Compelling new crash test footage released today by Waka Kotahi NZ Transport Agency provides graphic evidence that the choice you make when buying your next used car could be a life and death decision.
The footage shows the results of a controlled offset frontal crash test carried out at a speed of 64km/h between two used vehicles - a 2010 model with a 1-star safety rating vehicle, and a 2008 model with a 5-star safety rating.
The two models used in the crash were chosen in consultation with the Automobile Association (AA), as similar cars are widely available as used vehicles in New Zealand, within a similar modest price range.
The crash test was carried out earlier this year in the Transport for New South Wales Crashlab facility, as part of Waka Kotahi’s Safe Vehicles Programme, which aims to get more Kiwis into cars with 4 or 5-star safety ratings. The 64km/h head-on crash test simulates a common high-speed crash scenario, where one vehicle drifts over the centre line on an open road.
The contrast in the outcome of the crash for occupants of the two vehicles is stark, with readings taken from the instrumented crash test dummies in each car showing a 77% chance of serious injury for the driver of the 1-star rated vehicle compared to just a 12% chance of serious injury for the driver of the 5-star car.
Waka Kotahi NZ Senior Road Safety Manager Fabian Marsh says the crash test result provides further evidence of the value of star ratings.
“Checking the safety rating before buying your next car could well save your life. Research shows that vehicle occupants are twice as likely to die or be seriously injured in a crash in a one or two-star rated car than they are in a five-star rated vehicle, and this latest crash test result backs that up.
“The numbers are clear, the higher the safety rating the more likely you are to avoid serious injury or death in a crash.” Mr Marsh says.

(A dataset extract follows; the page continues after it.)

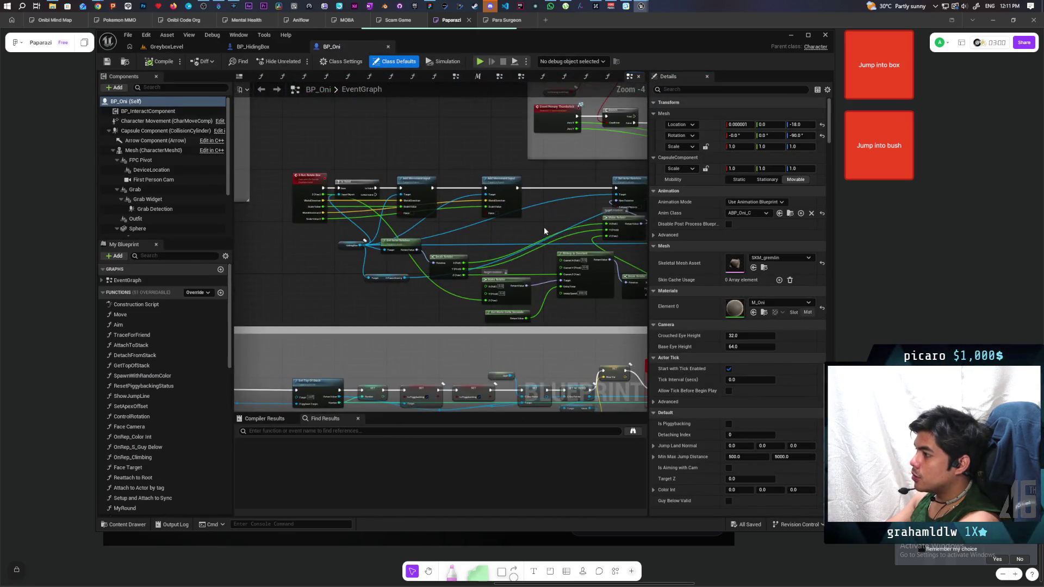
scroll(505, 255, up, 1)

AA Principal Advisor Regulations Mark Stockdale says the results of the test demonstrate why everyone should buy the safest vehicle they can afford.

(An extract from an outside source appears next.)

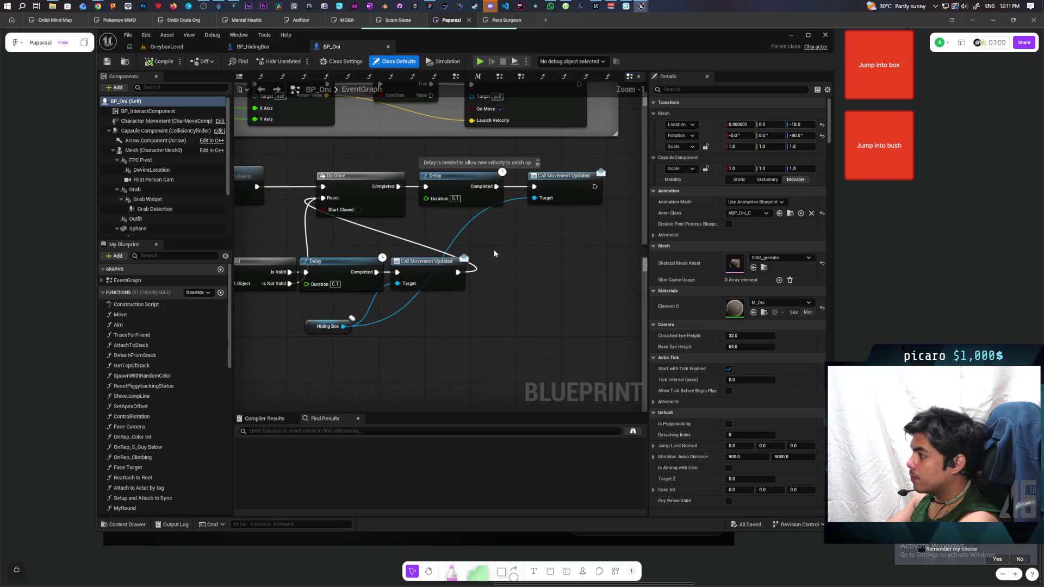
drag(436, 252, 624, 254)
scroll(402, 237, down, 4)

“The two models used in the crash are similar in size. Variants of these models are widely available as used vehicles in New Zealand, within a similar price range, but there is a huge difference in the level of protection they provide in a crash,” Mr Stockdale says.
Monash University Accident Research Centre Associate Director Stuart Newstead reviewed the crash test result for Waka Kotahi, and agrees the results are compelling.
“The results are very clear - the occupant cell of the 1-star collapses, crushing the driver's legs. In the real world this is very likely to lead to a serious injury or death, particularly if the major arteries in the legs were compromised.
“The driver of the 1-star car in this crash would also have suffered a serious neck injury due the level of structural damage. The 5-star car hasn’t had the same level of structural damage. This shows that structural integrity is a key aspect of vehicle safety. It’s not enough to say a vehicle has an airbag so it will be safe. A car is designed as a wholistic system of interacting parts and they all need to work together properly to make sure the occupants are protected.”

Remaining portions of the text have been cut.